PASSAGE SHOWN
·····

Let us begin by finding out where we stand on the subject of marriage.  I am going to list a series of propositions.  If you are willing, please raise your hand for as long as you agree with the statement.  Marriage is:

1) a binding relationship between one man and one woman.  To include Muslims and Middle-Eastern Jews, let us even say—one or more women.

2) for the primary though not necessarily exclusive purpose of begetting and rearing children;

3) a life-long commitment entered into voluntarily by people capable of making a rational agreement and possessing the capacity to marry each other—this means essentially that neither of the parties is insane, impotent, or so closely related that the union would be incestuous.

4) Marriage is the foundation of the social order, the seed-bed of the commonwealth, as Cicero said, and for a government to attempt to destroy marriage is tantamount to destroying society itself; 

5) Therefore, it is an important and necessary role of any government, particularly the governments of the United States, to regulate, promote, and protect marriage in its traditional form and even to draw up a government-sanctioned definition of the institution.

I believe that just about everyone in this room accepts the first four, and a large majority, unless you are attentive readers of Chronicles, would endorse number 5.  That, I submit to you, is a fundamental mistake, and it prevents us from taking any effective steps to oppose the cultural and moral revolution that has been destroying marriage and the family from since before I was even born.

At least since the 1920's the leading members of the intelligentsia and the news media have been chattering about the marriage crisis and the decline of family functions: Specifically, we have been informed of the decline in the number of young people getting married, the rise of illegitimacy, the increase in the rates of divorce, popular acceptance of adultery and abortion, and, most recently, the legalization of marriage between members of the same sex or the Republican alternative, which amounts to exactly the same thing, so-called civil unions.  

By the way, can anyone here tonight tell me the difference between a state-licensed marriage and a civil union?  There is none, which means that the political debate between the Democrats and the Republicans is a shadow-boxing contest in which leftists are playing in earnest and conservatives merely playing.  Governments do not marry people; they only issue a civil license.  All government-approved marriages are nothing other than civil unions, and once civil unions are permitted, the revolution has accomplished its goals.

·····

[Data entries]
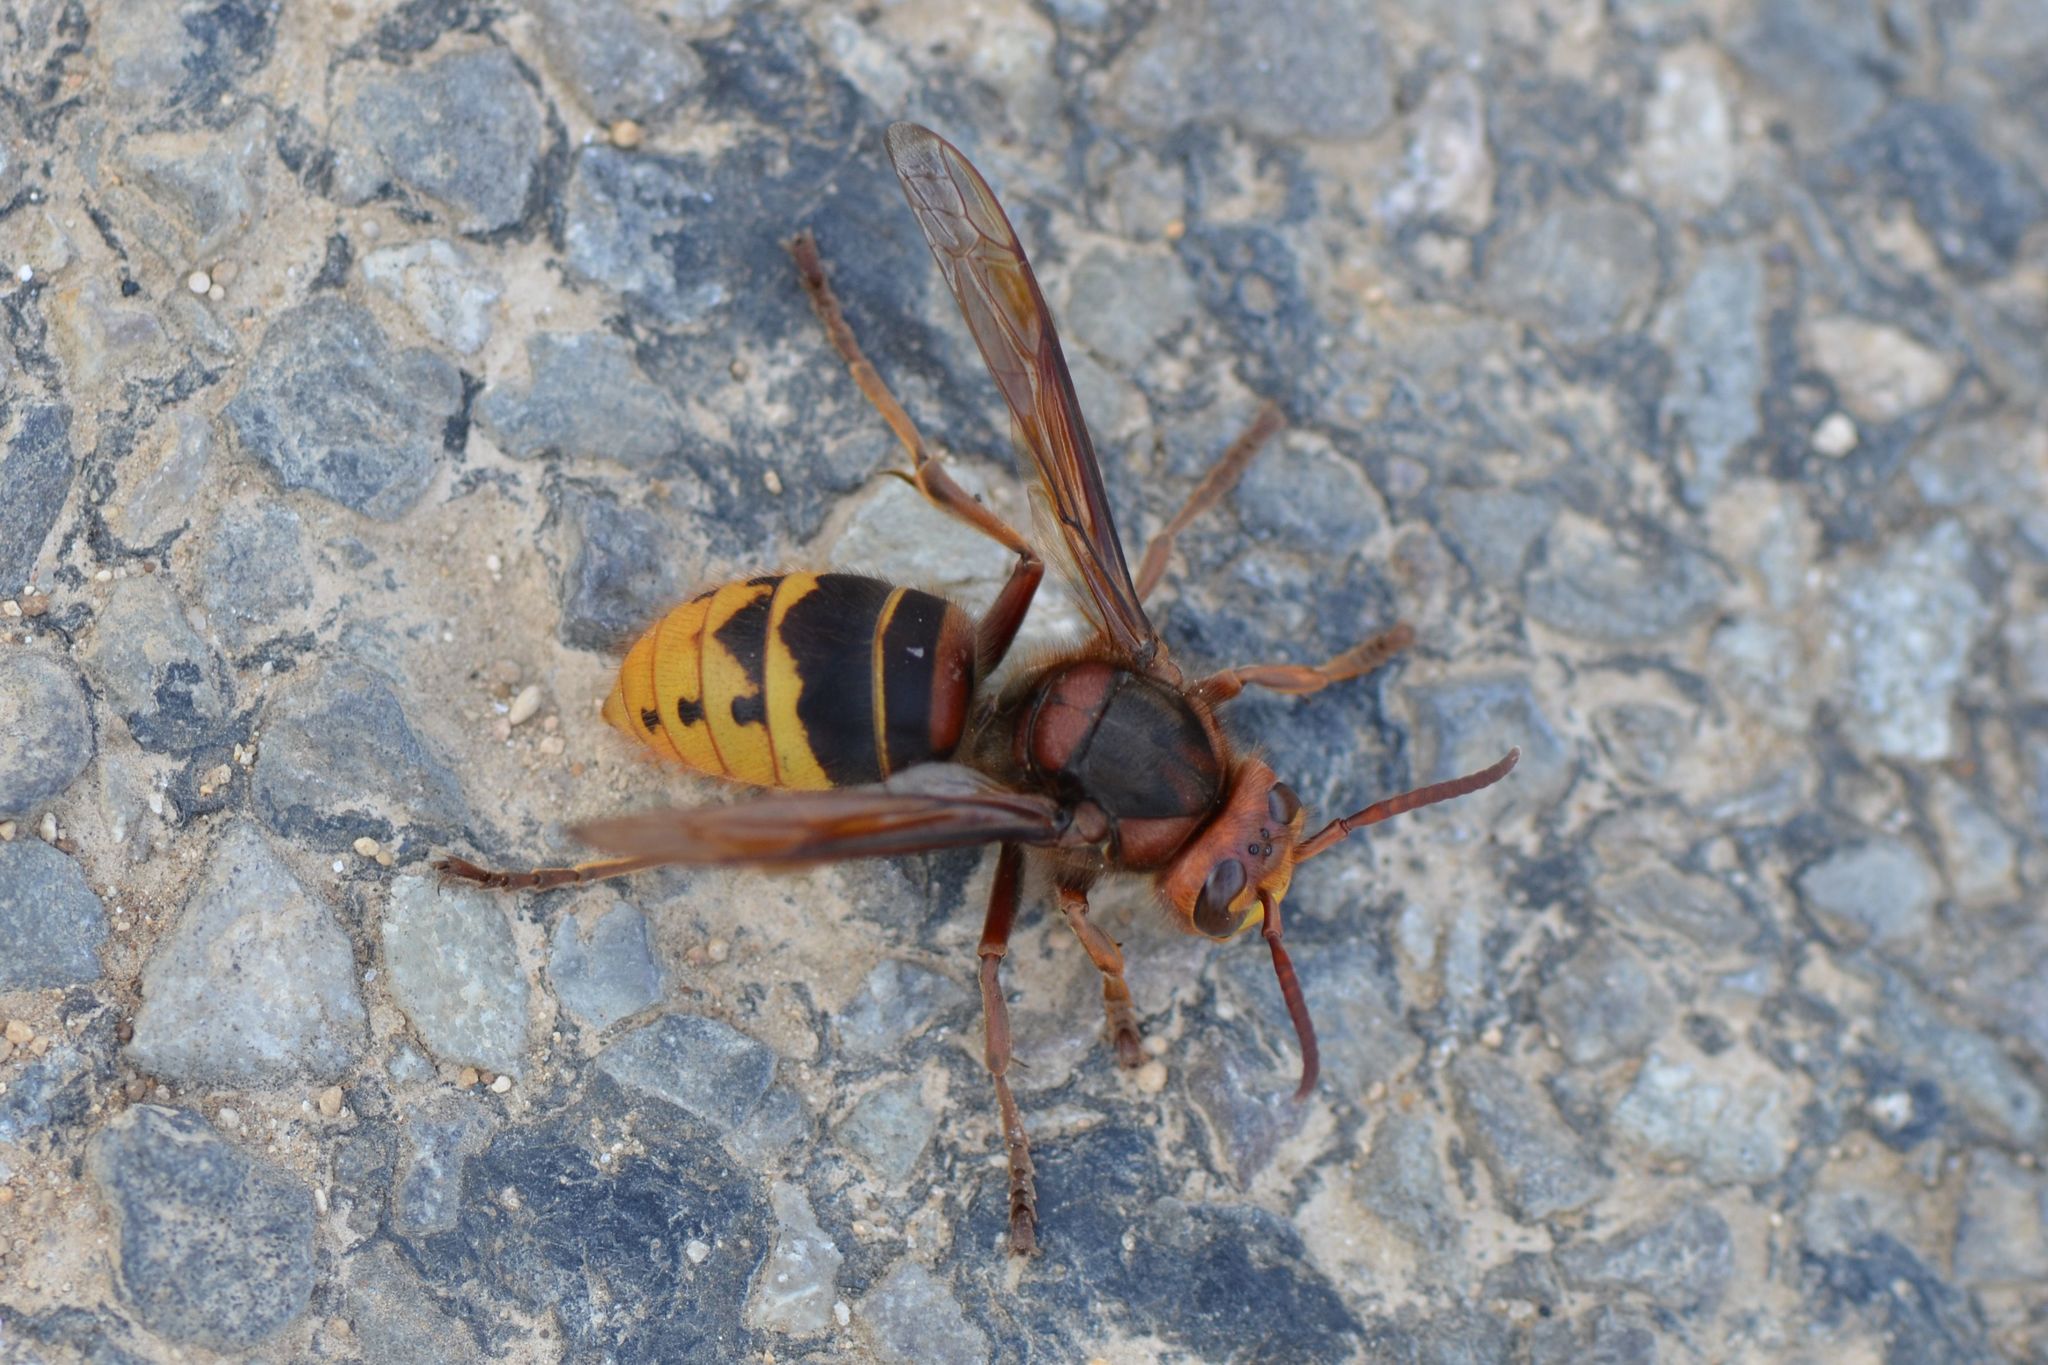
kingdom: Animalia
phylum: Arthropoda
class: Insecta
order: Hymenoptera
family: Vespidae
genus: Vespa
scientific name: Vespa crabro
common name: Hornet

·····

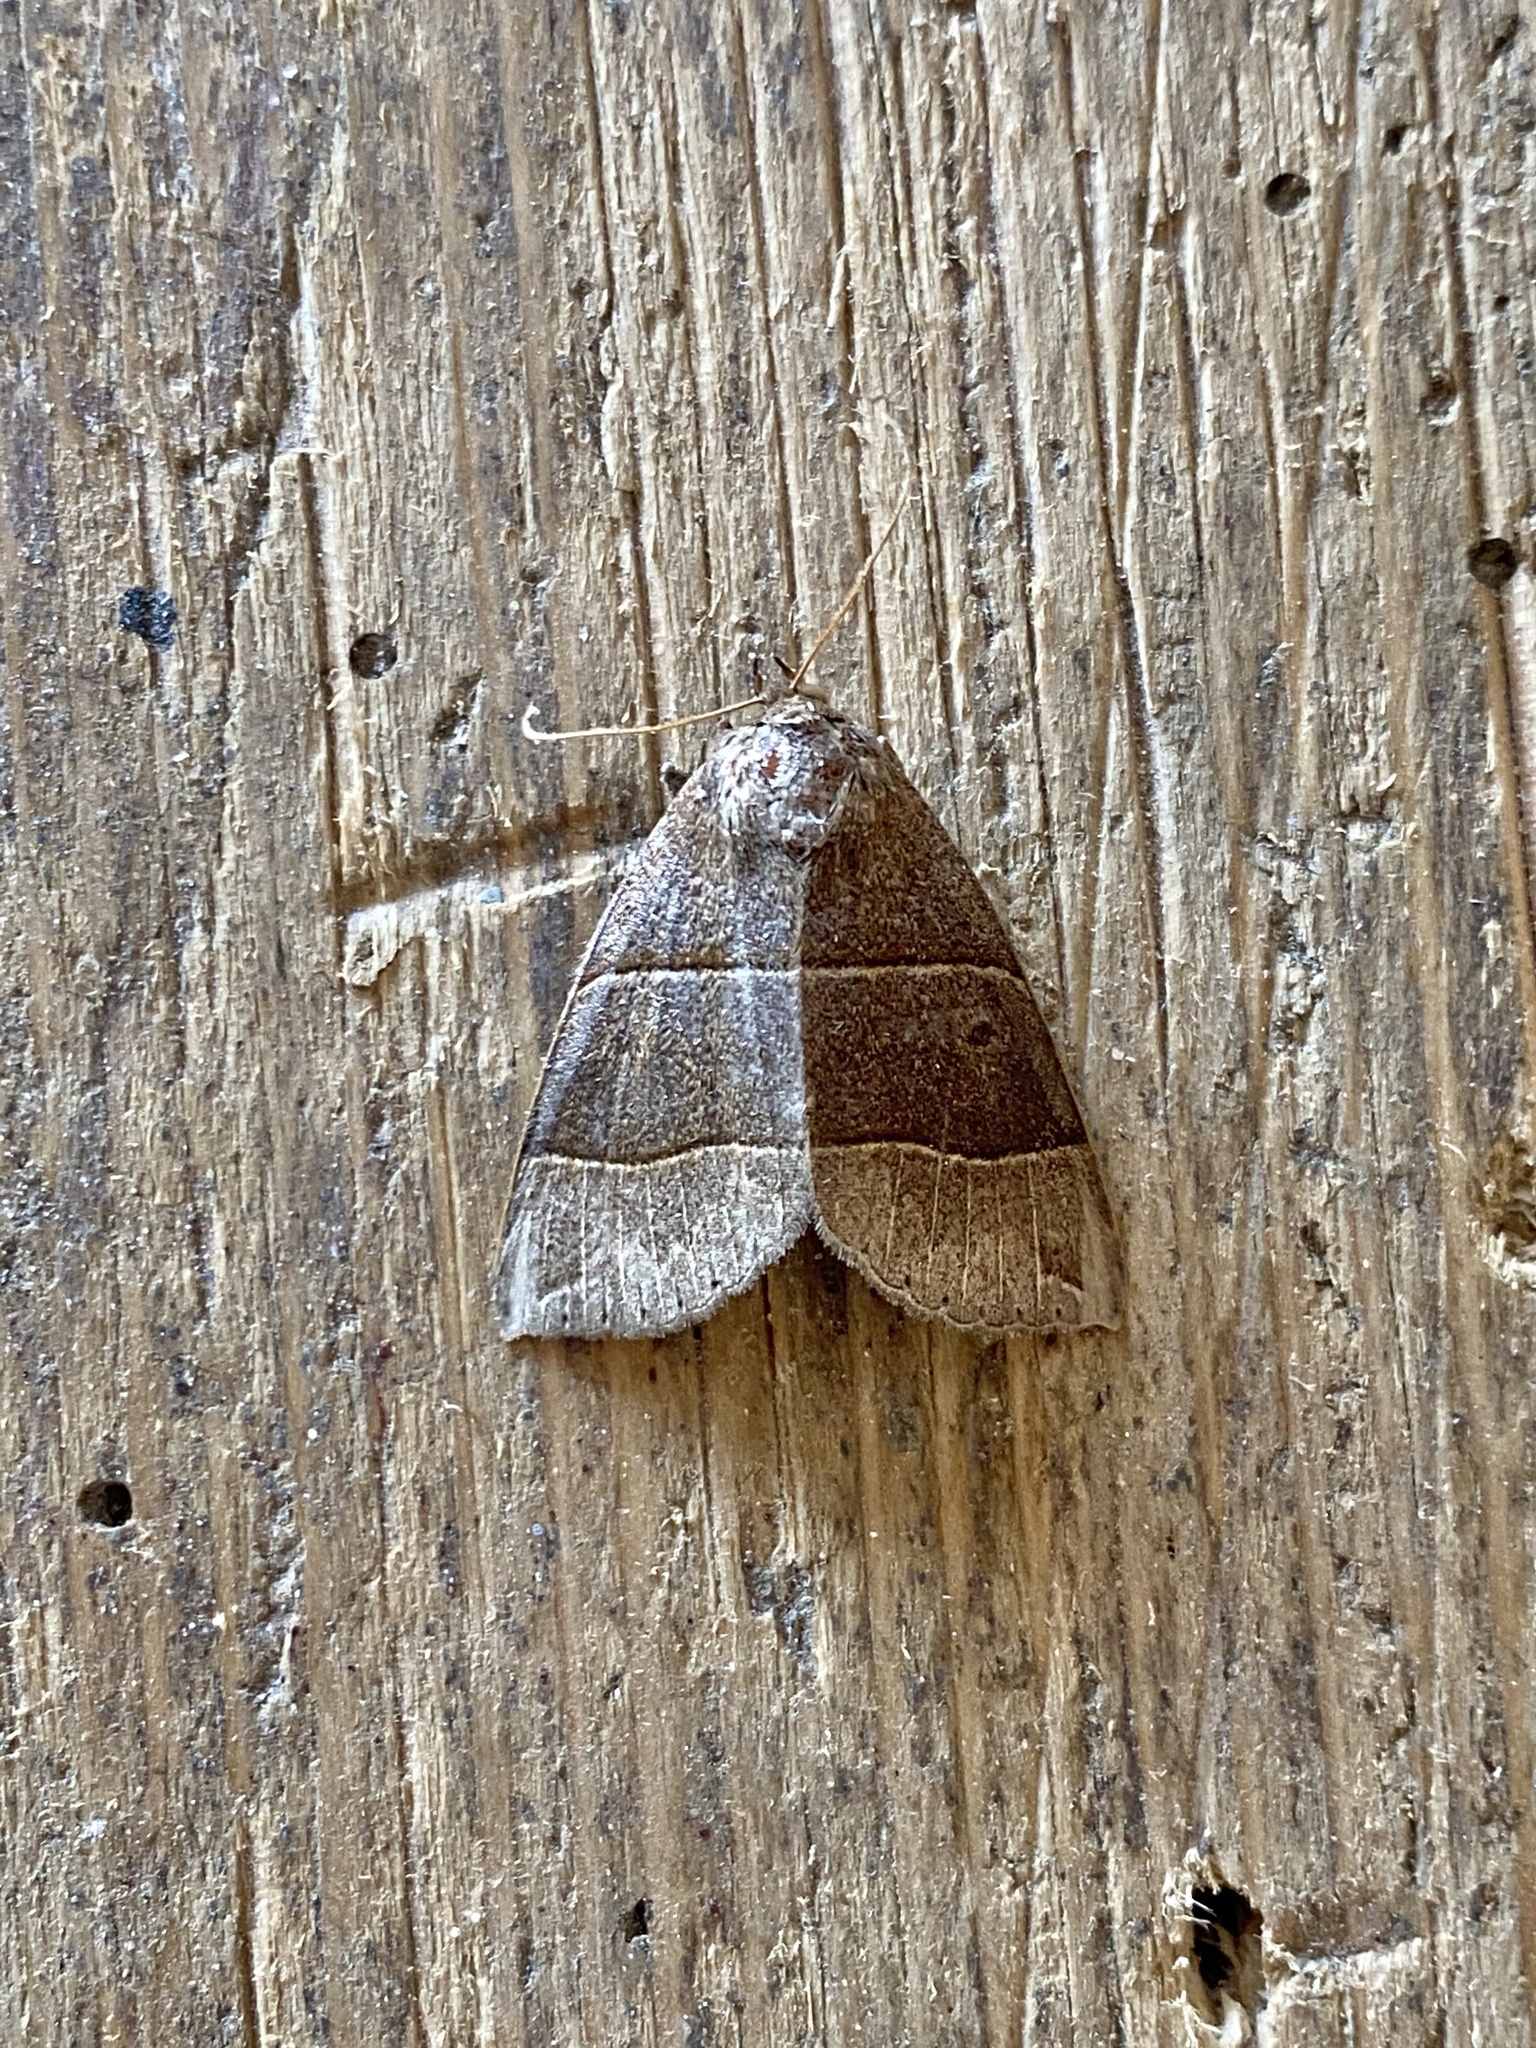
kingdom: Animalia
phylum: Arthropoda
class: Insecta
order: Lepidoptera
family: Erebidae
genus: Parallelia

·····

WHAT IS BEING ASKED
From the passage on marriage above, copy word for word the part that opens with "I believe that" and closes with "was even born.".

ANSWER
I believe that just about everyone in this room accepts the first four, and a large majority, unless you are attentive readers of Chronicles, would endorse number 5.  That, I submit to you, is a fundamental mistake, and it prevents us from taking any effective steps to oppose the cultural and moral revolution that has been destroying marriage and the family from since before I was even born.